Kickshaw
Update 4/15/10: Kickshaw is closed.
In a word: Perfectly cromulent.
The specs: #0523
Address, hours & details via Isthmus; photos at Eat, Drink and Be Sassy, reviews at Isthmus, gastropacalypse, EatDrinkMadison, TDPF; announcement at Isthmus; official web site,
JM ate the ribs and a lemonade.
Laura ate the proscioutto-wrapped trout with a white wine.
Nichole ate the braised duck manapua and a Bibb salad.
Tiffany ate the eggplant lasagna.
We split some cherrymisu.
The bill was about $70, or $17.50/person, plus tip.
JM gave Kickshaw an A; Tiffany gave Kickshaw a B+; Laura and Nichole gave Kickshaw a B (see our grading rubric).
Latest Kickshaw news and reviews
Kickshaw's location holds the dubious distinction of being the first place we have visited to house three distinct restaurants. Before Kickshaw, it was Good Times; before that, Fitch's Chophouse. To Kickshaw's credit, they made more of an effort to retheme the place than Good Times had. The mafia murals were gone, as was the game room. Still, a split-personality feel lingered. The menu was upscale, but there were parties made up of dressy adults next to post-soccer-practice kids; our server was in training as well.
Laura opted for the prosciutto-wrapped trout, which was presented with a great deal of presentation (for want of a better term). It was a meaty, succulent dish, but the tail and skin threw her off a bit, and the pile of capers seemed to convey a forced nonchalance.
Tiffany found the eggplant lasagna to be very well done. A parmesan cracker, flying like a flag above the entree, was twee but tasty.
Nichole's Bibb salad with pear, candied pecans, craisins, and Green Goddess dressing was a bit gritty and left her mostly feeling eager for spring farmers' markets. The braised duck manapua was basically a Hawaiian-style steamed bun with sweet/smoky sauce and roast duck. It was on the appetizer menu, but had we intended to share it would have been awkward. As it was, it was flavorful, if a little salty and dry.
JM was the most pleased with his meal. A giant rack of meat candy is hard to argue with, falling off the bone as it did. This photo scarcely does it justice; see another angle to get the full scale. He was in the clean plate club on this meal.

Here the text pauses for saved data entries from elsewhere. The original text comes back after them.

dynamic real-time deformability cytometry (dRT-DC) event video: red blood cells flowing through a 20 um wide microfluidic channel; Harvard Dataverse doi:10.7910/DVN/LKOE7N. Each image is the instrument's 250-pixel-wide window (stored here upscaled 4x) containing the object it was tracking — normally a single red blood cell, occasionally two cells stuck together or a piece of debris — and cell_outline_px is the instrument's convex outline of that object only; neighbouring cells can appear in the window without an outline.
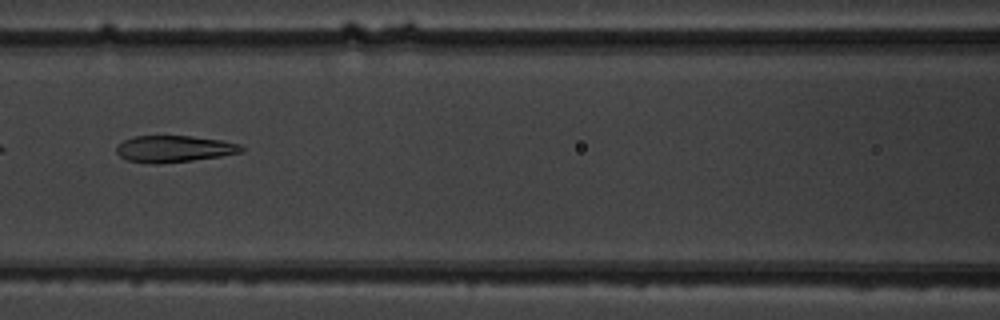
{"species": "common noctule bat (a hibernating species)", "species_latin": "Nyctalus noctula", "temperature_condition": "warm", "stored_images_in_passage": 4, "camera_frame_rate_fps": 3000, "um_per_image_px": 0.085, "animal": {"sex": "male", "body_mass_g": 19.5, "forearm_length_mm": 54.6}, "frame": {"image": 1, "passage_image": 3, "time_ms": 2.333, "image_size_px": [1000, 320], "cell_outline_px": [[244, 152], [220, 156], [192, 160], [156, 164], [152, 164], [128, 160], [120, 156], [116, 152], [116, 148], [124, 140], [132, 136], [192, 136], [220, 140], [240, 144], [244, 148]], "centroid_in_image_um": [14.8, 12.65], "position_along_channel_um": 151.8, "area_um2": 19.31}}
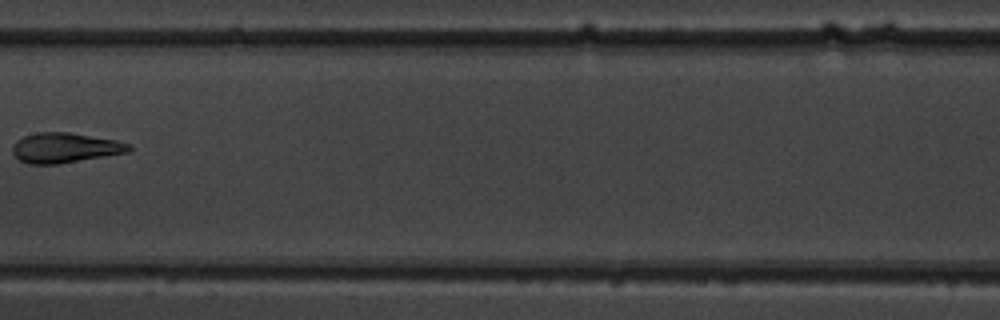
{"frame": {"image": 2, "passage_image": 4, "time_ms": 3.667, "image_size_px": [1000, 320], "cell_outline_px": [[132, 148], [128, 152], [60, 164], [28, 164], [20, 160], [12, 152], [12, 144], [16, 140], [24, 136], [36, 132], [68, 132], [116, 140], [132, 144]], "centroid_in_image_um": [5.51, 12.56], "position_along_channel_um": 201.9, "area_um2": 20.46}}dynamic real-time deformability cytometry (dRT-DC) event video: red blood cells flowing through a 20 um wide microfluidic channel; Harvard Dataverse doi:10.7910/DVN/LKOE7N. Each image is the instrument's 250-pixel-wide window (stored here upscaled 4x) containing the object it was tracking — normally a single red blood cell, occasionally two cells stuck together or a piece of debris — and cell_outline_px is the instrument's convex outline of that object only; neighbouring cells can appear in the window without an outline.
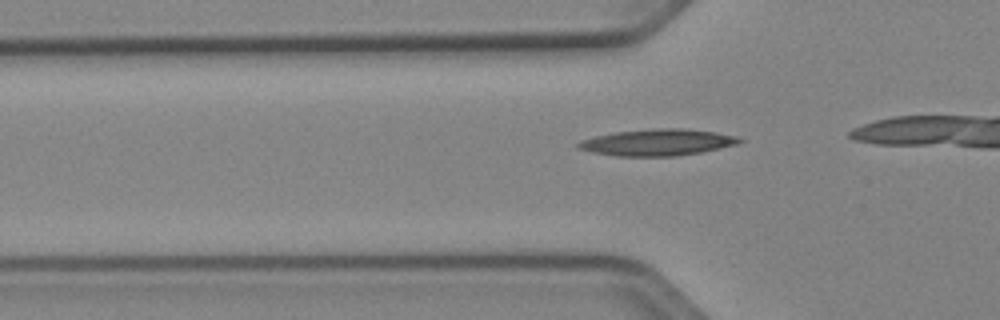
{"species": "Egyptian fruit bat (a non-hibernating species)", "species_latin": "Rousettus aegyptiacus", "temperature_condition": "cold", "stored_images_in_passage": 36, "camera_frame_rate_fps": 3000, "um_per_image_px": 0.085, "animal": {"sex": "female"}, "frame": {"image": 1, "passage_image": 12, "time_ms": 3.667, "image_size_px": [1000, 320], "cell_outline_px": [[744, 140], [736, 144], [720, 148], [700, 152], [676, 156], [616, 156], [592, 152], [576, 148], [576, 144], [580, 140], [596, 136], [616, 132], [656, 128], [684, 128], [716, 132], [740, 136]], "centroid_in_image_um": [55.9, 12.1], "position_along_channel_um": 69.9, "area_um2": 24.97}}
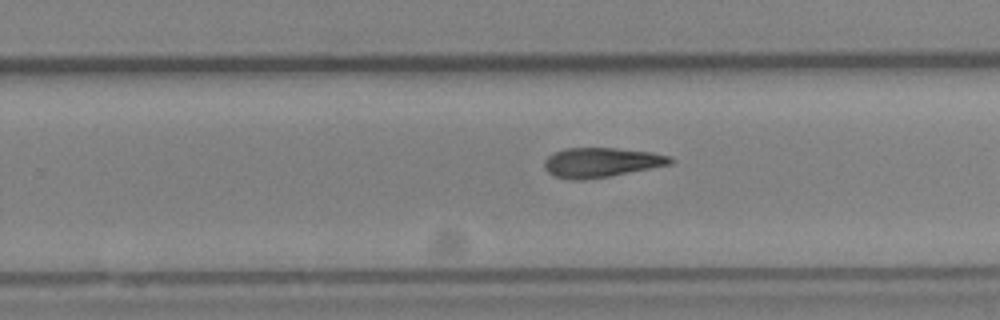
{"frame": {"image": 2, "passage_image": 28, "time_ms": 9.0, "image_size_px": [1000, 320], "cell_outline_px": [[676, 160], [672, 164], [608, 176], [584, 180], [572, 180], [556, 176], [548, 172], [544, 168], [544, 160], [548, 156], [564, 148], [616, 148], [652, 152], [672, 156]], "centroid_in_image_um": [51.13, 13.8], "position_along_channel_um": 278.7, "area_um2": 21.73}}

Another winner was the cherrymisu dessert. Liberated ladyfingers jutted from a martini glass filled with mascarpone and a dash of kirschwasser in a festive, jaunty sweet.
Kickshaw seems to be trying to compete for the locavore/foodie crowd that Madison nourishes in abundance. Their menu is so seasonal as to be unpredictable, according to folks we'd compared notes with. But Kickshaw is neither a downtown classy stop before Overture or a near-east side funky bistro. In further-flung Fitchburg, it may need to consider developing a more regular clientele looking for a specific kind of comfort and work out from there.

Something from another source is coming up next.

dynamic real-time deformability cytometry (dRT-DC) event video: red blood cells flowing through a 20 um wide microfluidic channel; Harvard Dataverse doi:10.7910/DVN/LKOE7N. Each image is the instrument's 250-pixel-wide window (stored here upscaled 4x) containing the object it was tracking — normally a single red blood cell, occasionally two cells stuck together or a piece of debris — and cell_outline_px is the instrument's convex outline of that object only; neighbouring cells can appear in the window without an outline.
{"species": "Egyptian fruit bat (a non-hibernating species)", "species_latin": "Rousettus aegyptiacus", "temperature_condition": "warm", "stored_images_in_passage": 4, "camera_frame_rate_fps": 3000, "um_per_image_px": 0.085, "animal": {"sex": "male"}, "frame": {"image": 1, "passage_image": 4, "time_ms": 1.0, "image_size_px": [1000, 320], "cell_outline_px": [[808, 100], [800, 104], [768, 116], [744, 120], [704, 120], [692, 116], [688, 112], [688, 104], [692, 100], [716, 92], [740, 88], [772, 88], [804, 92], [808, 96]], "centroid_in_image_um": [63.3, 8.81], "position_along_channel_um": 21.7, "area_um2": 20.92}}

I doubt I will ever go to a restaurant in this location again. I cannot forget the two blah overpriced meals I had at Fitch's. Too many better places in that same price range.
Posted by: steve | April 07, 2010 at 12:19 PM
We weren't overly impressed with this place. The food wasn't bad, but it was just OK - and in this price range, we were expecting great. Our dining companions all had pretty much the same reaction. For that kind of money, Lombardino's or L'Etoile is a much better choice.
Also, the setting isn't really a good fit for fine dining. It seems more like the kind of place you'd go to after work and have hors d'oevres and a couple of drinks. I think upscale pub food might work a little better here.
Posted by: catwoman5 | April 07, 2010 at 04:46 PM
Seems to me that if you're going to serve a whole fish, you should, y'know, serve the whole fish. Lopping off the head actually makes it more disconcerting than serving it mit Kopf.
But that crispy trout skin...damn. Ain't nothing wrong with that.
Posted by: Kyle | April 08, 2010 at 08:40 AM
Closed? Already? I didn't think this place would make it, but I'm surprised it closed this quickly.